Many studies have leveraged the harmonic patterns in music to achieve high accuracy on music/speech classification. However, the rap genre, with its vocal style closely resembling spoken words, blurs these lines with its speech-like qualities. This project will investigate the efficacy of 4 existing pre-trained models + LSTM and 1 CNN+FC (fully connected layers) in discriminating between rap vocals and speech.

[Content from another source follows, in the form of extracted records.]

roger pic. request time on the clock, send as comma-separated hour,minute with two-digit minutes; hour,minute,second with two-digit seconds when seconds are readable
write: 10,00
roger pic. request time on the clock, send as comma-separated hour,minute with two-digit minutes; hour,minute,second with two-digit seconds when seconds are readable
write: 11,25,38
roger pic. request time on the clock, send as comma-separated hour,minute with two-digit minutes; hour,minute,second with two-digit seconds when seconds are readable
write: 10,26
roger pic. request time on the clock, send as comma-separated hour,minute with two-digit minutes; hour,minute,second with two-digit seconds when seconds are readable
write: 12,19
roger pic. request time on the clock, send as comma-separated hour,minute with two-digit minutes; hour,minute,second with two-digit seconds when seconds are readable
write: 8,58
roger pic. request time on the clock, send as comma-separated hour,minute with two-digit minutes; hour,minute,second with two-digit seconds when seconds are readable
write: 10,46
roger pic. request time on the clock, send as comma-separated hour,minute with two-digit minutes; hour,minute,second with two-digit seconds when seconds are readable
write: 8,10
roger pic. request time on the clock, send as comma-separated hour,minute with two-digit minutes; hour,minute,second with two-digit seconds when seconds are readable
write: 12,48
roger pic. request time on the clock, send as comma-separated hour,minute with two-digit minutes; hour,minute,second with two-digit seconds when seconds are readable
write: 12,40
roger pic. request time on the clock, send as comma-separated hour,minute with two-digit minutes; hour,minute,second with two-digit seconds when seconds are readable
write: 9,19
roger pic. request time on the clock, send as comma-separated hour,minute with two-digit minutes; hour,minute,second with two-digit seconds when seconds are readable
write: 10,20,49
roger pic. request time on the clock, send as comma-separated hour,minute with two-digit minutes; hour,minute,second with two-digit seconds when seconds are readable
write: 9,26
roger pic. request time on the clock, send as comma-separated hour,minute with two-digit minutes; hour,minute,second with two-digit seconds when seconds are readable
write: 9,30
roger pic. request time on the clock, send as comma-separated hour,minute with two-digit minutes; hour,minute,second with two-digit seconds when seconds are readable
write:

Our data is self-collected audio data of speech and rap vocals, which are scrapped from youtube via yt-dlp, followed by Demucs (htdemucs_ft version) for separating target vocals from music tracks.

Dataset

This project uses self-collected data.
The Ultimate_Rap_Dataset_Cleaned has 207 rap songs with a total of 48109 sec ≈ 13.36 hr;
The Ultimate_Speech_Dataset_Cleaned has 172 speech audio files with a total of 76362 sec ≈ 21.21 hr.

Data collection

The Data preparation, data pre-processing, and data cleaning are time-concuming. After having our audio data with JSON files downloaded, we perform vocal separation to extract rap vocals as well as speech from their music tracks. Followed by removing and replacing problematic characters, ensuring compatibility across different systems and software, and preventing errors, we formed our Ultimate datasets.

  • Rap

A comprehensive list of rap music was curated to ensure a diverse and representative dataset, it included a wide range of rap music from its late 1970s to contemporary innovations. Besides, conscious effort was made to incorporate more songs by female rappers to achieve a more balanced gender distribution.

  • Speech

We specifically target speech audio that contains background music, applying Demucs for speech separation to maintain consistency between isolated rap vocals and isolated speech in our dataset.

Models

We compare 5 models on this task:

  (1) CNN+FC Representing the process of window slicer with CNN+FC for classification.
  (2) YAMnet+LSTM YAMnet extracting embeddings and feeding them to LSTM for classification.
  (3) VGGish+LSTM VGGish extracting embeddings and feeding them to LSTM for classification.
  (4) OpenL3+LSTM OpenL3 extracting embeddings and feeding them to LSTM for classification.
  (5) PANNs+LSTM PANNs extracting embeddings and feeding them to LSTM for classification.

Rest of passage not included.